El legado de Antonio

El legado de Antonio

Jiménez Torrecillas nos ha enseñado que el buen hacer en la vida y en la profesión son posibles, y que con ello podemos y debemos redimirnos y salvarnos de la mediocridad opresiva que nos rodea

EDUARDO ZURITAGRANADA

Es difícil superar el gran golpe moral de perder a un colega y amigo como Antonio Jiménez Torrecillas. Hay acontecimientos a los que no se encuentra adecuada explicación por más que se quiera uno resignar ante los caprichosos trazos del destino y su injusto reparto de fortuna.

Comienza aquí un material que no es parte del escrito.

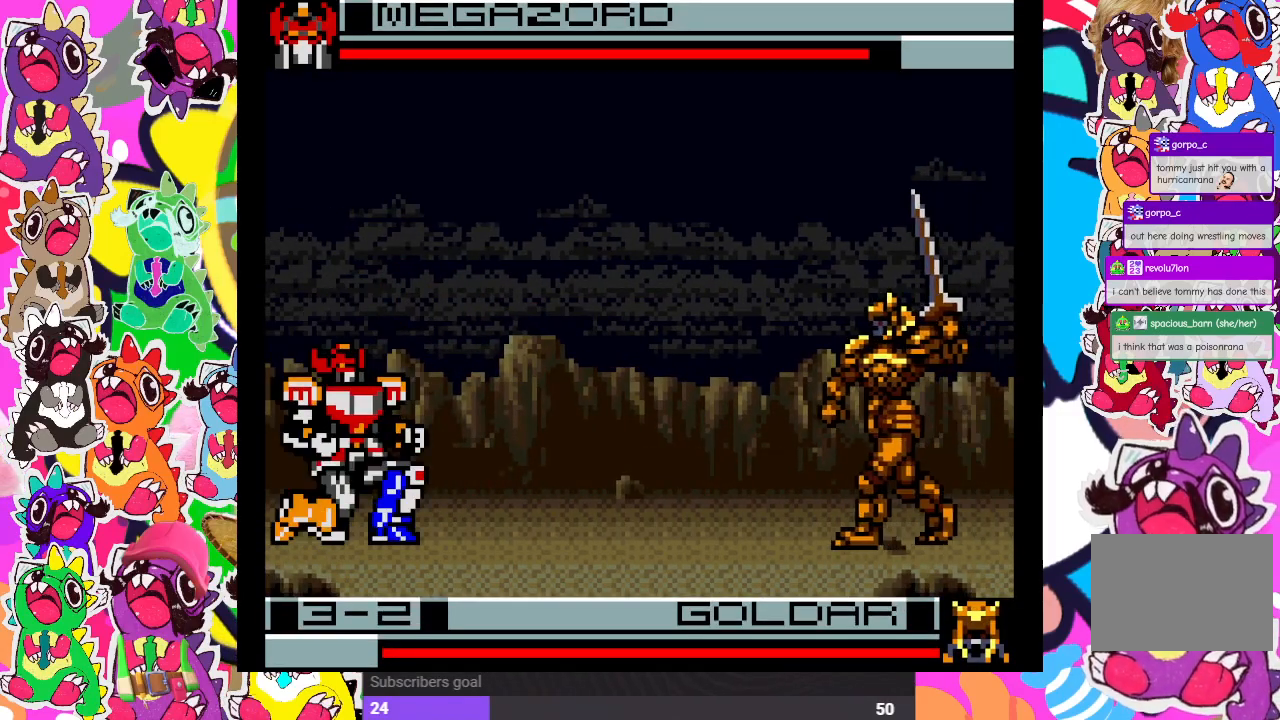
{"buttons": [], "left_stick": "center", "right_stick": "center", "events": [[50, "DPAD_RIGHT", "up"], [100, "SQUARE", "up"]]}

Que Antonio era un arquitecto excelso y que nos ha dejado grandes muestras de su Arquitectura con una mayúscula para nada impostada- es evidente. De la grandeza de su trayectoria profesional han dado cumplida cuenta dos artículos maravillosos de mis colegas Elisa Valero, en la edición del miércoles de Ideal, y Ricardo Hernández, en la del periódico Granada Hoy de la misma fecha. No cabe añadir más a dos anotaciones tan hermosas y brillantes. La calidad, ternura y hondura de ambas reflexiones merecen una relectura que aconsejo encarecidamente.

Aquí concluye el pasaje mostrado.